Dan nafas saya mulai sesak, untung oksigen ada di Rizki jadi saya tidak takut
untuk nafas saya habis. Sudah mulai pasrah, tetapi Rizki nyemangatin terus.
Dan
akhirnya kamipun sampai di puncak bayangan, saya senang sekali dan disitu sudah
ada yang ngerest. Ternyata, puncak masih lumayan jauh dari puncak bayangan. Kami
harus turun, naik lagi dan baru sampai ke puncak. Semangatpun mulai patah
tetapi saya harus tetap lanjut.
Lanjut
berjalan, walaupun harus berhenti-berhenti sebentar di jalur. Dan ternyata
setelah puncak bayangan masih ada tiga tali lagi. Perjalanan begitu sangat lama
menurut saya, karena puncak nggak
nyampe-nyampe.
Dan
ketika saya sudah sangat lelah dan mulai pasrah, Rizki pun bilang “ayo yang lain udah sampai puncak lagi
nungguin kita disana sayang” dan saya langsung jawab karena capek “bodo amat” disitu Rizki langung tertawa
kecil, ya tapi saya dengar suaranya. Semangat terus dan akhirnya sudah mulai
terlihat puncak.
Melihat
itu saya sangat senang sekali, dan tidak lama kemudian akhirnya saya dan Rizki
sampai puncak dan ternyata banyak orang di puncak. Sampai puncak saya langsung
tiduran karena kelelahan. Diajak foto-fotopun saya mau nggak mau. Foto hanya
senyum secukupnnya saja. Tetapi lama-lama energi saya mulai kembali dan
akhirnya saya semangat lagi.
Setelah
itu saya disuruh buat minuman hangat sama Bang Ambar, dan saya buat. Eh tapi
ketika sudah jadi airnya tidak ada yang minum. Sayapun kembali foto-foto dan
kami foto bersama. Setelah menikmati keindahan puncak Gunung Salak akhirnya
kami bersiap-siap untuk balik ke Bajuri.
Sebelum
kami kembali ke Bajuri, kami berdo’a
terlebih dahulu.Seleai berdo’a, kami pun langsung berangkat. Ketika di
perjalanan pulang, saya disuruh jalan di depan sama Bang Iwang. Sayapun
langsung berjalan di depan, ternyata di depan saya Bang Omen dan belakang saya
Bang Dimas, kamipun berjalan beriringan.
Dipertigaan,
kami bertiga belok kiri karena melihat di depan Bang Omen belok kiri. Kami
berjalan, ketika diperjalanan saya sesekali melihat ke belakang tetapi tidak
ada orang sama sekali, hanya ada Bang Dimas di belakang. Semakin jauh kami
berjalan, tiba-tiba Bang Omen ragu dengan jalur tersebut.
Akhirnya
kami berhenti sejenak dijalur itu, Bang Omen pun meihat ada selang air, padahal
ketika berangkat ketiga dari kami tidak ada yang melihat selang air di jalan
selama menuju ke puncak. Bang Omen khawatir kami melalui jalur cimelati di
Sukabumi, disitu saya sudah mulai deg-degan. Nunggulah kami selama 10 menit.
10
menit berlalu, tetapi masih tidak terlihat orang sama sekali. Sesekali Bang
Omen dan Bang Dimas teriak sebagai tanda ada orang atau tidak, tetapi tidak ada
balasan. Akhirnya Bang Omen memutuskan untuk kembali ke atas, melihat jalur
yang begitu curam, sayapun langsung patah semangat dan saya panik takut tidak
bisa kembali lagi bersama yang lain.
Kepanikan
saya sangat didukung dengan munculnya kabut, gerimis dan saya makin panik.

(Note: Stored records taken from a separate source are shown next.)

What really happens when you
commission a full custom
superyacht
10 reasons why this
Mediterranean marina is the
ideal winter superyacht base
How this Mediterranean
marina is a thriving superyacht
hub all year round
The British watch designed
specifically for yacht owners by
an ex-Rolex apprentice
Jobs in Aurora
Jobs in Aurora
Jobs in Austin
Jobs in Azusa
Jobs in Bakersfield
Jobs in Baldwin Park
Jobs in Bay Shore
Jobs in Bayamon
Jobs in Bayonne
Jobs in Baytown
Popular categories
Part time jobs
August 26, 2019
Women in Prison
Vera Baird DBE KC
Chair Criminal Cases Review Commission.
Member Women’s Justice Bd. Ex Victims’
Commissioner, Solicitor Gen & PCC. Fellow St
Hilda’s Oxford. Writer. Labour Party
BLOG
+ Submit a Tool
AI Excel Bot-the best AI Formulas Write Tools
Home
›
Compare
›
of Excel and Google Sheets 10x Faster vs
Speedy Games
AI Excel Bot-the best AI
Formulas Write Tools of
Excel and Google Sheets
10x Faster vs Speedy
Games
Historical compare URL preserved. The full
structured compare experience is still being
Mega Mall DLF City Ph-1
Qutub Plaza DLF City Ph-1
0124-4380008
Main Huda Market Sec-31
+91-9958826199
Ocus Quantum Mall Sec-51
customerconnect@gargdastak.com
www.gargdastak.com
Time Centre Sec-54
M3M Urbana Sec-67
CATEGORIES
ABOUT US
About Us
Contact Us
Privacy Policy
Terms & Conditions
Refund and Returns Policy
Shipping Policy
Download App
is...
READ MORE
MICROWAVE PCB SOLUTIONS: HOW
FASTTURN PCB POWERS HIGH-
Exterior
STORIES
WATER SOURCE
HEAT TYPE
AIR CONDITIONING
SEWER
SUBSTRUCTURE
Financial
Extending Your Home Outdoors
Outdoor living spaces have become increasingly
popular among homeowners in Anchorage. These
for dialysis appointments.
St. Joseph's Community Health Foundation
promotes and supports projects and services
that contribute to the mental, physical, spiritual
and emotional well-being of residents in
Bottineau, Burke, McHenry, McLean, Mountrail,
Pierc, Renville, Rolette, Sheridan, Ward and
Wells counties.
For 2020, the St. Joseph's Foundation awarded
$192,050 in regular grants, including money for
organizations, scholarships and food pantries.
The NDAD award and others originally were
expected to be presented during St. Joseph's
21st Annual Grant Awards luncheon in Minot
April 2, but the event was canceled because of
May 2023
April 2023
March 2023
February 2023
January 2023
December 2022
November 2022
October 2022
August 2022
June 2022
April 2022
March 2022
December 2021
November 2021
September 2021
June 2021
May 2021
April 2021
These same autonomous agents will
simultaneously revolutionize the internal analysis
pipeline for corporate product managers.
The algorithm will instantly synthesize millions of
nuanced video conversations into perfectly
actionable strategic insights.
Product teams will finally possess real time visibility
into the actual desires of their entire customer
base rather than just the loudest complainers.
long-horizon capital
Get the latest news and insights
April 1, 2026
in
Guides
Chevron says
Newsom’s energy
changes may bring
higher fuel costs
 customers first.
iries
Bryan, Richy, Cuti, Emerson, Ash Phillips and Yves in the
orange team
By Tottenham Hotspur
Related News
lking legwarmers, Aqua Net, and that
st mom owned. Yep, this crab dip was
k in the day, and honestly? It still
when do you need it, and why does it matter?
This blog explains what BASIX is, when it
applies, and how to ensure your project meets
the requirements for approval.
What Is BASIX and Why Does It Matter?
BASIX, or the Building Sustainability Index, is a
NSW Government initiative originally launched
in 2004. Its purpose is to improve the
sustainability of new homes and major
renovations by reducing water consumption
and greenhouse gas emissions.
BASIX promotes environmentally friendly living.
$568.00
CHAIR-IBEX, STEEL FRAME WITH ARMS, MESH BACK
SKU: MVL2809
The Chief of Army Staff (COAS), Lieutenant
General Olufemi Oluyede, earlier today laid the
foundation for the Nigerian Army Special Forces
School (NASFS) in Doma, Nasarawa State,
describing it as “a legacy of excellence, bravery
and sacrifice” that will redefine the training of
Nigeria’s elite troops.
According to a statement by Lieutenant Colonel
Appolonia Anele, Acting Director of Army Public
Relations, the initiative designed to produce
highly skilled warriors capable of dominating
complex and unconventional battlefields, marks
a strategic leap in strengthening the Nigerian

Disitu Bang Omen dan Bang Dimas menyemangati saya, tetapi kepanikan saya
mengalahkan saya. Saya nangis dan sambil bilang “abang takut….” Sambil berjalan. Ketika sedang naik menuju jalur
semula, kami bertemu dengan 3 0rang pendaki yang hendak turun lewat jalur itu. Kepanikan
saya pun berkurang.
Bang
Omen langsung bergegas nanya, jalur arah mana ini dan ternyata itu jalur giri
jaya yang sama sama di cidahu, disitu kepanikan saya mulai berkurang. Dan
tiba-tiba suara teriakan pun terdengar… saya langsung berteriak “ABANGGGGGGG….” Orang itu menyahut tetapi
tidak terdengar apa yang ia katakan, saya langsung senang sekali, tetapi Bang
Dimas langsung berkata “sttt jangan
sembarangan teriak” dan ketika mendengar suara teriakan lagi saya langsung
teriak lagi “ITU SIAPAAAAAA?????” tetapi
tidak ada balasan.
Dan
Finally, kami bertiga bertemu dengan 2 orang pendaki yang sedang beristirahat.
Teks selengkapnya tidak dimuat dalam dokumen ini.